Sometimes in work, it is necessary to fill in different values based on different interval gears. For example, in the student evaluation system, there are excellent or good based on different score interval; the shipping cost is calculated based on different prices among different weight ranges. In Excel, it is generally necessary to use multiple nested IF or lookup functions to implement, which is cumbersome and prone to errors. Here is a simple and easy-to-use method, using the Excel plugin SPL XLL. SPL XLL has rich data operation functions that can solve many complex Excel problems. In interval association, the pseg() function is usually used to return the position sequence number of the data to be searched in the intervals.

For example:

## 1. Directly write formula for interval association

The data is as follows:

Calculate the price of column B based on the purchase quantity in column A. The calculation rule is that different quantity intervals correspond to different prices, as shown in the table below:

For cases with few intervals, the formula can be directly written.

Write in cell B2:

``````=spl("=[15,13.75,13,12.5]([30,50,100,300,500].pseg@r(?1))",A2)
``````

As shown in the figure:

?1 represents the data parameter to be passed in, which refers to A2, which is 221.

First, use the pseg function to calculate which segment number A2 is located in the interval [30,50,100,300,500], and then retrieve the corresponding segment number’s price from [15,13.75,13,12.5] to return. Here 221 is located in the third interval of 100-300, the psge() function will return 3, and then retrieve the third one from the price list, which is 13.

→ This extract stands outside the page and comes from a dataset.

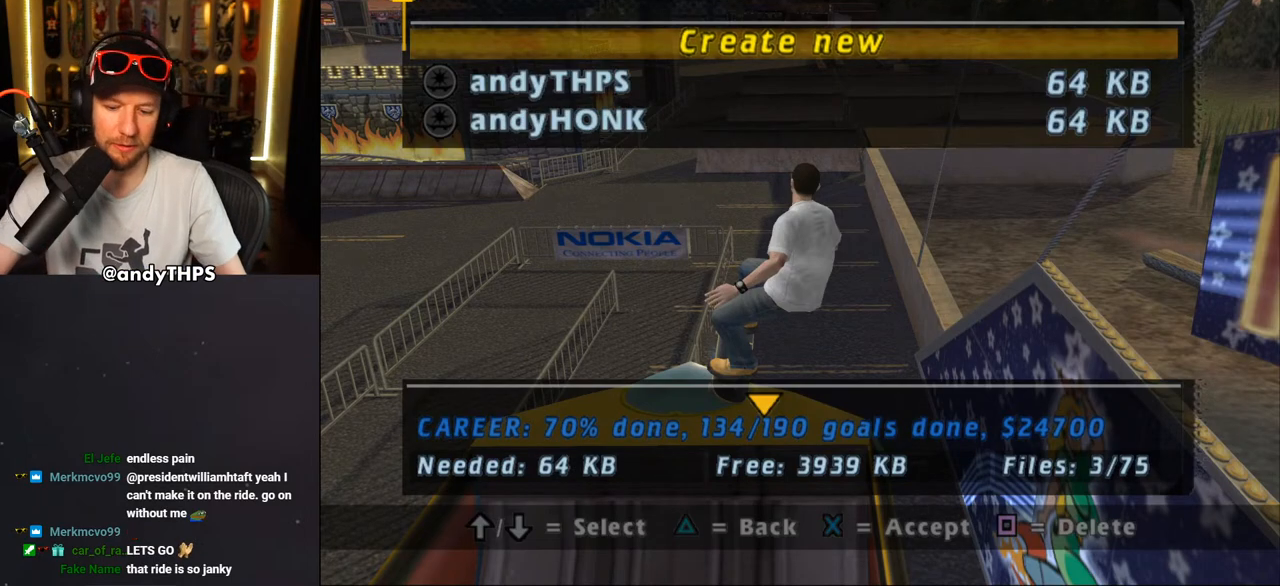
Gameplay with a controller (PlayStation layout); each line is a JSON object with the inputs held at the frame after it. "events" lists button and stick changes between this image and that frame as [ms after this image, input, new state], when the widget could be followed in between. Not read: L1 START.
{"buttons": [], "left_stick": "center", "right_stick": "center", "events": [[267, "left_stick", "down-left"], [400, "left_stick", "center"]]}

@r represents the front opening and back closing of segmented intervals.

Return result:

Then drag and copy B2 to each cell:

## 2. Use the association table to implement interval association

The psge() function can also be used for association with table parameters.

For example, there is the following data:

Calculate the values of the Price column in Sheet2. The calculation rule is to use Quantity to search in Sheet1, if the quantity is greater than StartQuantity and less than or equal to EndQuantity, return the Price of this row. Write the code in B2:

``````=spl("=E(?1).segp@r(StartQuantity,?2).Price",Sheet1!A\$1:C\$5,A2)
``````

Similarly, ?1 and ?2 represent the data parameters to be passed in, here referring to Sheet1!A\$1:C\$5 and A2 respectively.

The whole statement represents finding the segment number of A2 in the StartQuantity column of Sheet1, and then retrieving the price of the corresponding segment number row to return.
The result is shown in the figure:

Similarly, drag B2 and copy to each row:

Using SPL XLL for interval association can avoid racking your brain with multiple IF statements. The code is intuitive, easy to understand, and very user-friendly.

Of course, SPL XLL also has many useful features, such as set operations, group calculations, batch processing, and so on. Using it to assist Excel can double work efficiency in seconds.